In a post on X, Pichai wrote,
“Congrats to Michel Devoret, John Martinis, and John Clarke on the Nobel Prize in Physics. Michel is chief scientist of hardware at our Quantum AI lab and John Martinis led the hardware team for many years.”
Congrats to Michel Devoret, John Martinis, and John Clarke on the Nobel Prize in Physics. 🔬🥼 Michel is chief scientist of hardware at our Quantum AI lab and John Martinis led the hardware team for many years.
— Sundar Pichai (@sundarpichai) October 7, 2025
Their pioneering work in quantum mechanics in the 1980s made recent…
He further praised their decades-long research, noting that their pioneering work laid the foundation for Google’s quantum computing breakthroughs. “Their pioneering work in quantum mechanics in the 1980s made recent breakthroughs possible, and paved the way for error-corrected quantum computers to come,” he added.
Pichai also shared that he recently visited Google’s Quantum AI lab in Santa Barbara, where Devoret serves as chief scientist of hardware. “I was just at our quantum lab in Santa Barbara yesterday seeing the incredible progress, hope they are celebrating today.
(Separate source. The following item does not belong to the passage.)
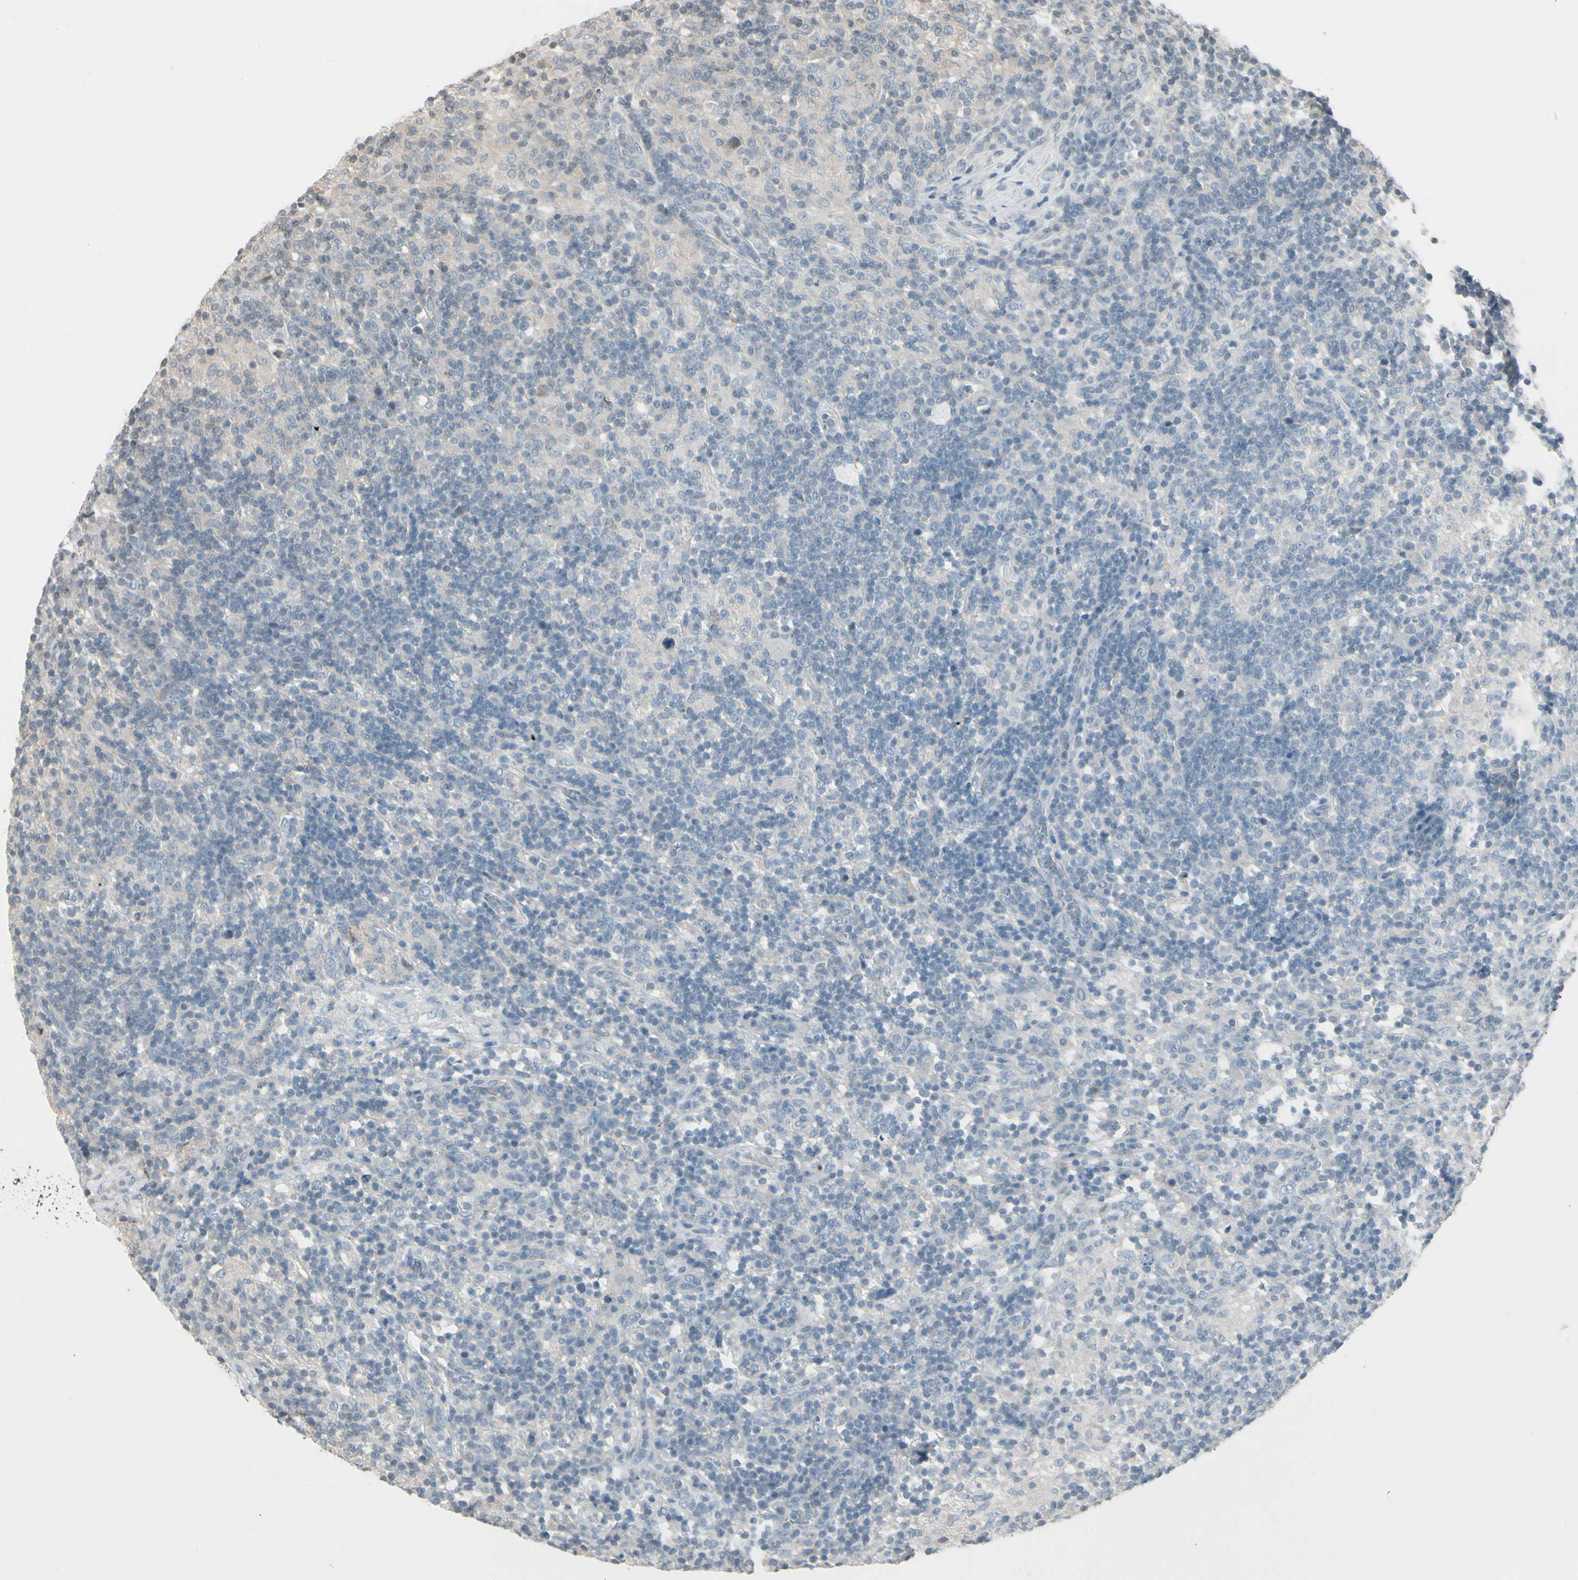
{"staining": {"intensity": "negative", "quantity": "none", "location": "none"}, "tissue": "lymphoma", "cell_type": "Tumor cells", "image_type": "cancer", "snomed": [{"axis": "morphology", "description": "Hodgkin's disease, NOS"}, {"axis": "topography", "description": "Lymph node"}], "caption": "An IHC photomicrograph of lymphoma is shown. There is no staining in tumor cells of lymphoma.", "gene": "ARG2", "patient": {"sex": "male", "age": 70}}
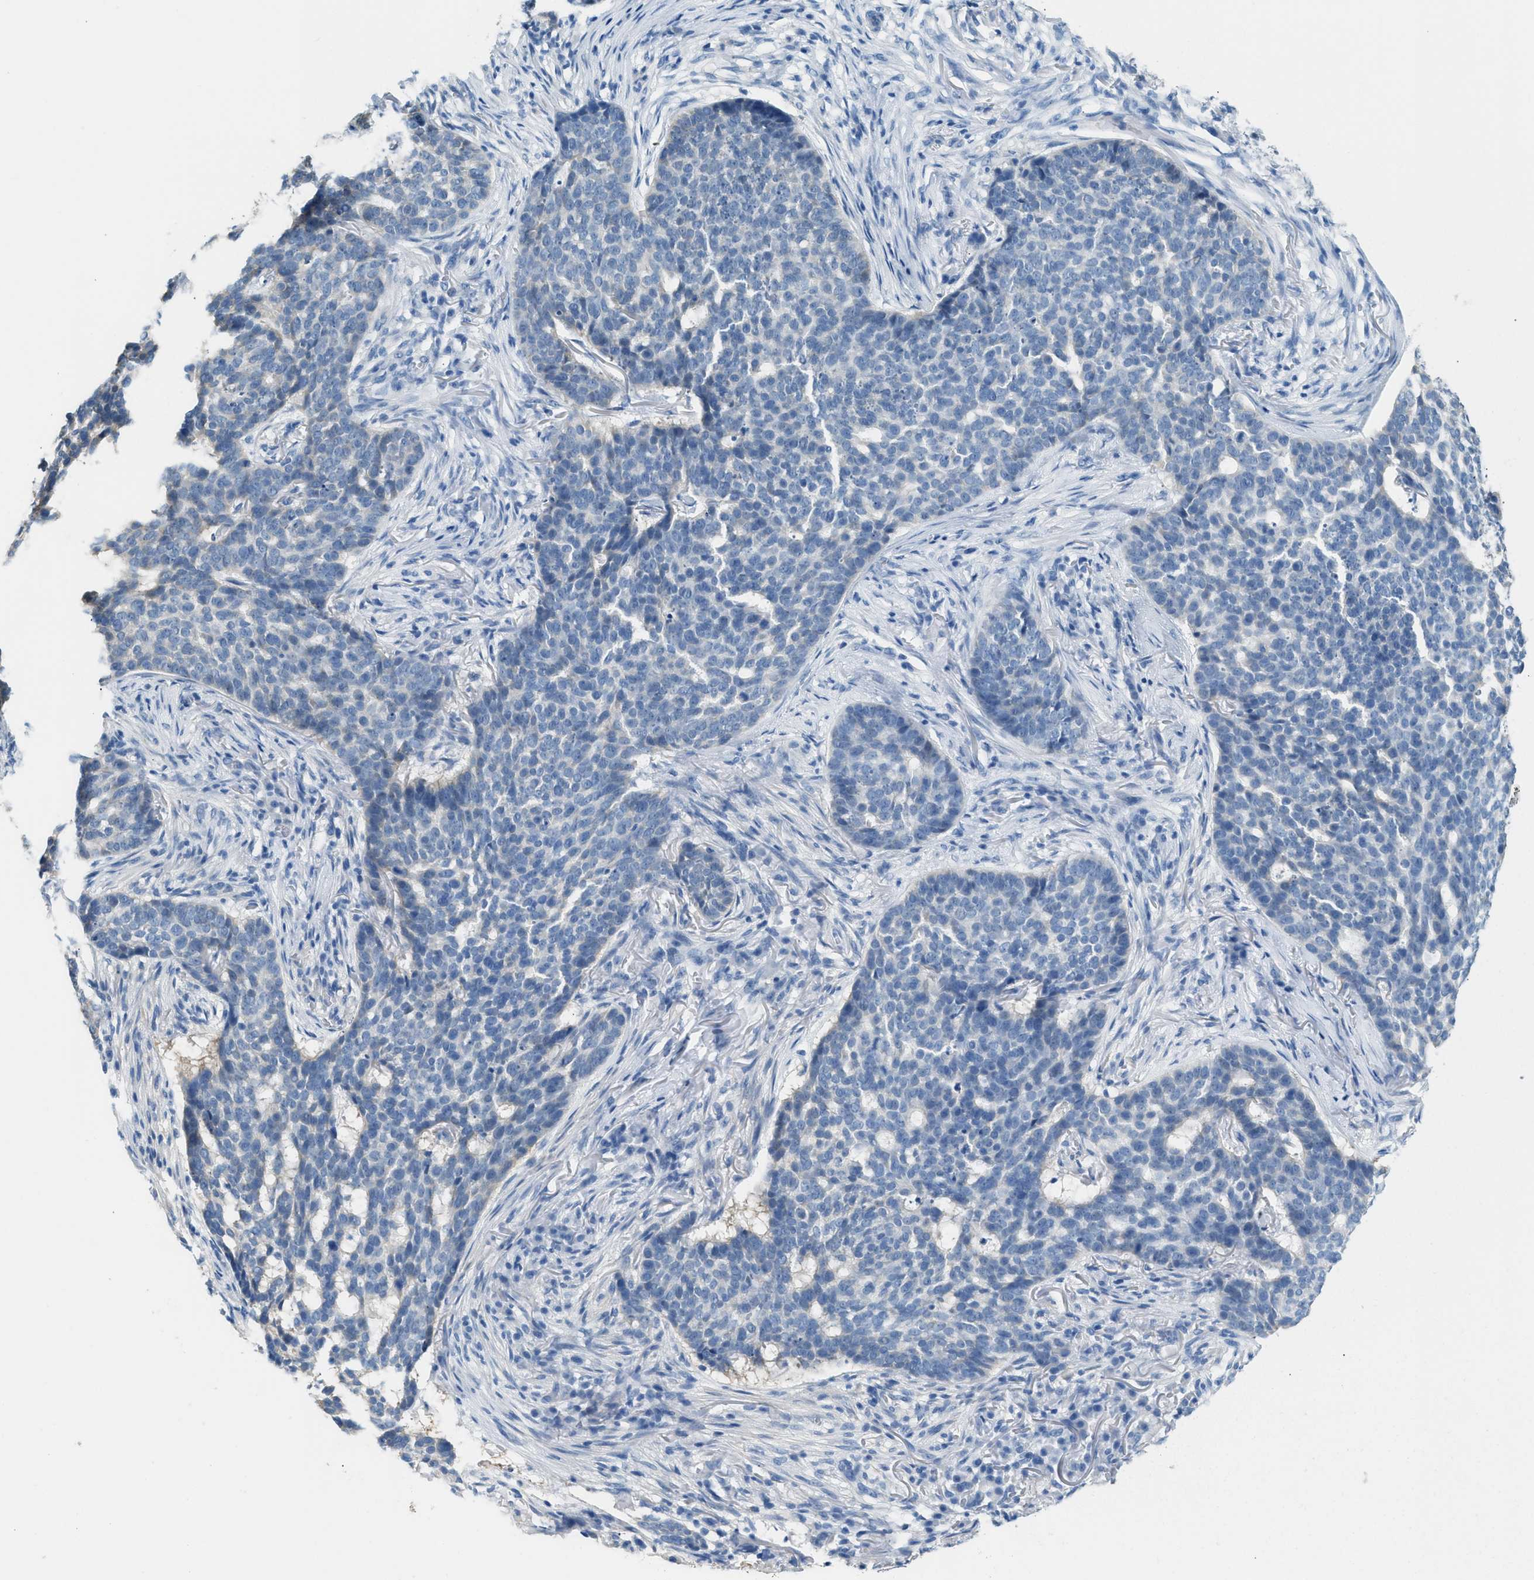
{"staining": {"intensity": "negative", "quantity": "none", "location": "none"}, "tissue": "skin cancer", "cell_type": "Tumor cells", "image_type": "cancer", "snomed": [{"axis": "morphology", "description": "Basal cell carcinoma"}, {"axis": "topography", "description": "Skin"}], "caption": "A high-resolution histopathology image shows IHC staining of basal cell carcinoma (skin), which reveals no significant expression in tumor cells.", "gene": "SPAM1", "patient": {"sex": "male", "age": 85}}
Feeling lucky this morning to work at a company that has had 5 Nobel Laureates among our ranks — 3 prizes in 2 years!”
About the Laureates
Michel Devoret, also a professor at Yale University, continues to drive Google’s efforts in building scalable and fault-tolerant quantum computers.
John Martinis, former Google researcher, led the team that achieved quantum supremacy in 2019 and later co-founded Qolab, a quantum computing startup, in 2022.
John Clarke contributed significantly to understanding macroscopic quantum phenomena in electrical circuits.
The Royal Swedish Academy of Sciences recognised the trio “for the discovery of macroscopic quantum mechanical tunnelling and energy quantisation in an electric circuit.” Their experiments demonstrated that quantum properties could be made tangible in systems large enough to be held in hand. “Their superconducting electrical system could tunnel from one state to another, as if it were passing straight through a wall. They also showed that the system absorbed and emitted energy in doses of specific sizes, just as predicted by quantum mechanics,” the Academy noted.